- [TEKS YANG DITAMPILKAN]

Pendahuluan: Krisis Air dan Peran Masyarakat Kota
Kota Jakarta menghadapi tantangan ganda dalam pengelolaan sumber daya air: meningkatnya permintaan akibat urbanisasi dan ancaman iklim berupa banjir serta kekeringan ekstrem. Studi ini berfokus pada bagaimana kapasitas komunitas dapat menjadi kekuatan dalam konservasi sumber daya air di kawasan danau buatan sebagai bagian dari program normalisasi sungai.
Dalam konteks ini, aksi kolektif, pemberdayaan masyarakat, dan visi bersama dievaluasi sebagai faktor utama dalam membentuk kapasitas komunitas dalam konservasi air, khususnya di sekitar Danau Kampung Bintaro dan Danau Cavalio.
Tujuan Penelitian
- Mengukur pengaruh aksi kolektif, pemberdayaan masyarakat, dan visi bersama terhadap kapasitas komunitas dalam konservasi air kota.
- Membandingkan efek ketiga variabel tersebut di empat lokasi berbeda berdasarkan kedekatannya dengan danau.

- [CATATAN DATA]
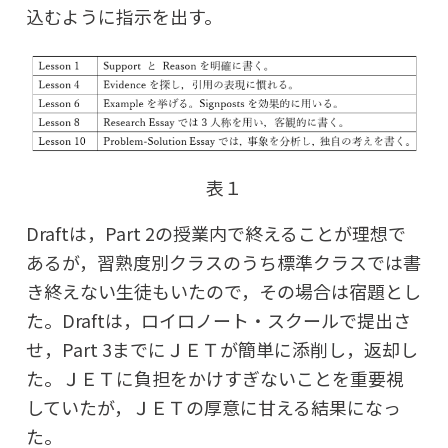
込むように指示を出す。
表１
Draftは，Part 2の授業内で終えることが理想で
あるが，習熟度別クラスのうち標準クラスでは書
き終えない生徒もいたので，その場合は宿題とし
た。Draftは，ロイロノート・スクールで提出さ
せ，Part 3までにＪＥＴが簡単に添削し，返却し
た。ＪＥＴに負担をかけすぎないことを重要視
していたが，ＪＥＴの厚意に甘える結果になっ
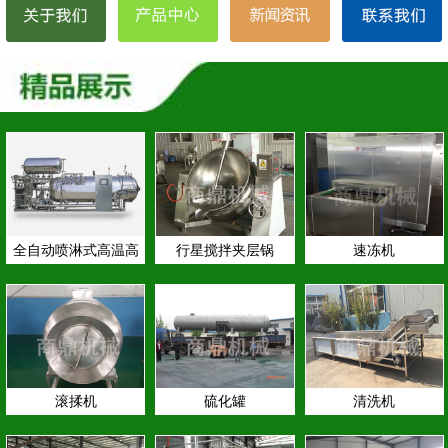
全自动喷淋式高温高
行星搅拌夹层锅
速冻机
压…
滚揉机
硫化罐
清洗机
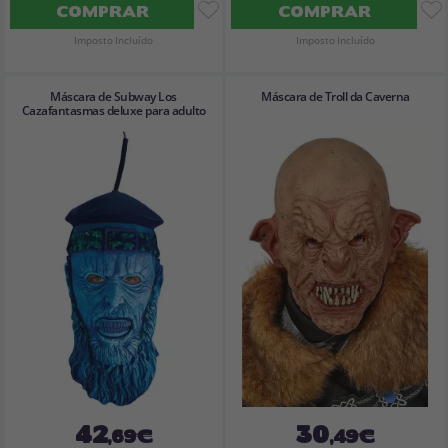
COMPRAR
COMPRAR
Imposto Incluído
Imposto Incluído
Máscara de Subway Los
Máscara de Troll da Caverna
Cazafantasmas deluxe para adulto
42
30
,69€
,49€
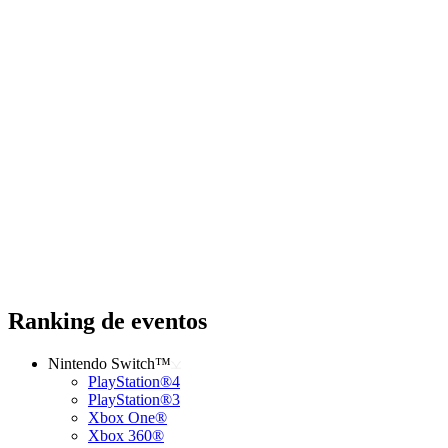
Ranking de eventos
Nintendo Switch™
PlayStation®4
PlayStation®3
Xbox One®
Xbox 360®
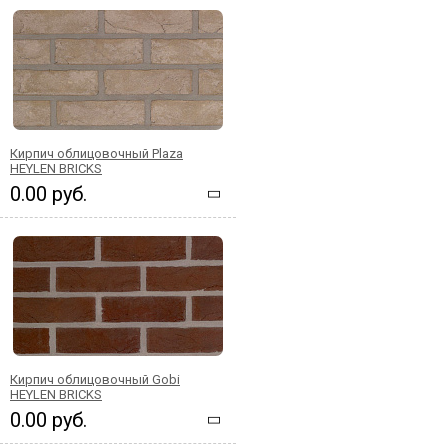
Кирпич облицовочный Plaza
HEYLEN BRICKS
0.00 руб.
Кирпич облицовочный Gobi
HEYLEN BRICKS
0.00 руб.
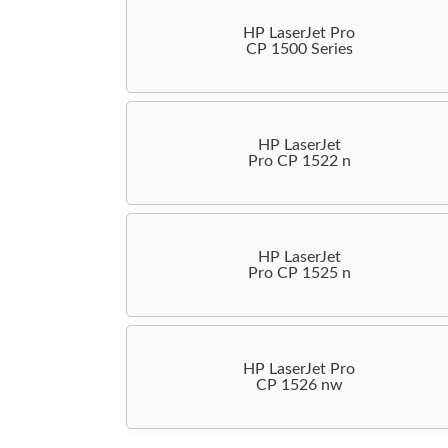
HP LaserJet Pro
CP 1500 Series
HP LaserJet
Pro CP 1522 n
HP LaserJet
Pro CP 1525 n
HP LaserJet Pro
CP 1526 nw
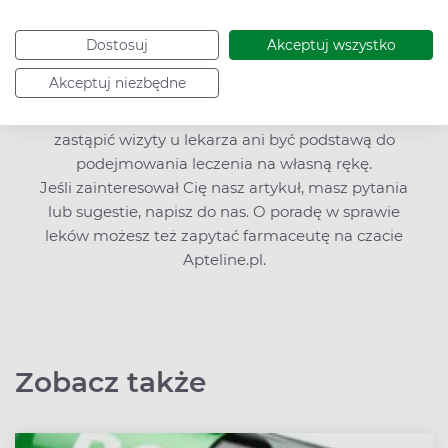
i sprzęt medyczny, ale znajdziesz także bogatą
wiedzę o zdrowiu i profilaktyce chorób.
Dostosuj
Akceptuj wszystko
Edukujemy i zachęcamy do kompleksowego
Akceptuj niezbędne
dbania o zdrowie. Pamiętaj jednak, że nasze
treści, choć pisane przez ekspertów, nie mogą
zastąpić wizyty u lekarza ani być podstawą do
podejmowania leczenia na własną rękę.
Jeśli zainteresował Cię nasz artykuł, masz pytania
lub sugestie,
napisz do nas
. O poradę w sprawie
leków możesz też zapytać farmaceutę na czacie
Apteline.pl.
Zobacz także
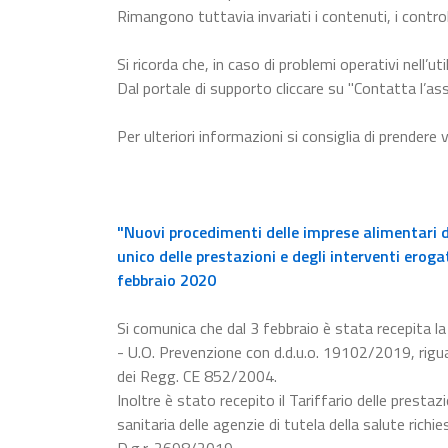
Rimangono tuttavia invariati i contenuti, i control
Si ricorda che, in caso di problemi operativi nell’uti
Dal portale di supporto cliccare su "Contatta l’ass
Per ulteriori informazioni si consiglia di prendere 
"Nuovi procedimenti delle imprese alimentari d
unico delle prestazioni e degli interventi eroga
febbraio 2020
Si comunica che dal 3 febbraio è stata recepita 
- U.O. Prevenzione con d.d.u.o. 19102/2019, rigua
dei Regg. CE 852/2004.
Inoltre è stato recepito il Tariffario delle prestaz
sanitaria delle agenzie di tutela della salute rich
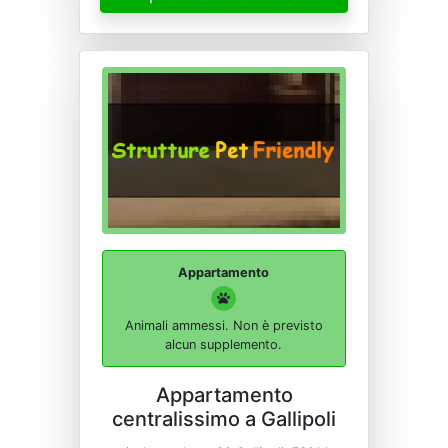
Appartamento
Animali ammessi. Non è previsto
alcun supplemento.
Appartamento
centralissimo a Gallipoli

- [TINDAKAN YANG DIPERLUKAN]
- a) Jawab pertanyaan berikut berdasarkan teks tentang konservasi air di Jakarta:
(i) Dua danau mana yang disebut sebagai lokasi fokus konservasi air?
(ii) Di berapa lokasi efek ketiga variabel akan dibandingkan?
(iii) Ancaman iklim apa saja yang disebut dihadapi Kota Jakarta?
- b) Tuliskan kembali tanpa perubahan baris-baris dalam daftar, mulai dari baris yang memuat "i sprzęt medyczny, ale" sampai baris yang memuat "Zobacz także", kedua baris itu ikut disertakan.

- [PENYELESAIAN BERURUTAN]
- a)
(i) Danau Kampung Bintaro dan Danau Cavalio.
(ii) Di empat lokasi berbeda, berdasarkan kedekatannya dengan danau.
(iii) Banjir serta kekeringan ekstrem.

- b)
i sprzęt medyczny, ale znajdziesz także bogatą
wiedzę o zdrowiu i profilaktyce chorób.
Dostosuj
Akceptuj wszystko
Edukujemy i zachęcamy do kompleksowego
Akceptuj niezbędne
dbania o zdrowie. Pamiętaj jednak, że nasze
treści, choć pisane przez ekspertów, nie mogą
zastąpić wizyty u lekarza ani być podstawą do
podejmowania leczenia na własną rękę.
Jeśli zainteresował Cię nasz artykuł, masz pytania
lub sugestie,
napisz do nas
. O poradę w sprawie
leków możesz też zapytać farmaceutę na czacie
Apteline.pl.
Zobacz także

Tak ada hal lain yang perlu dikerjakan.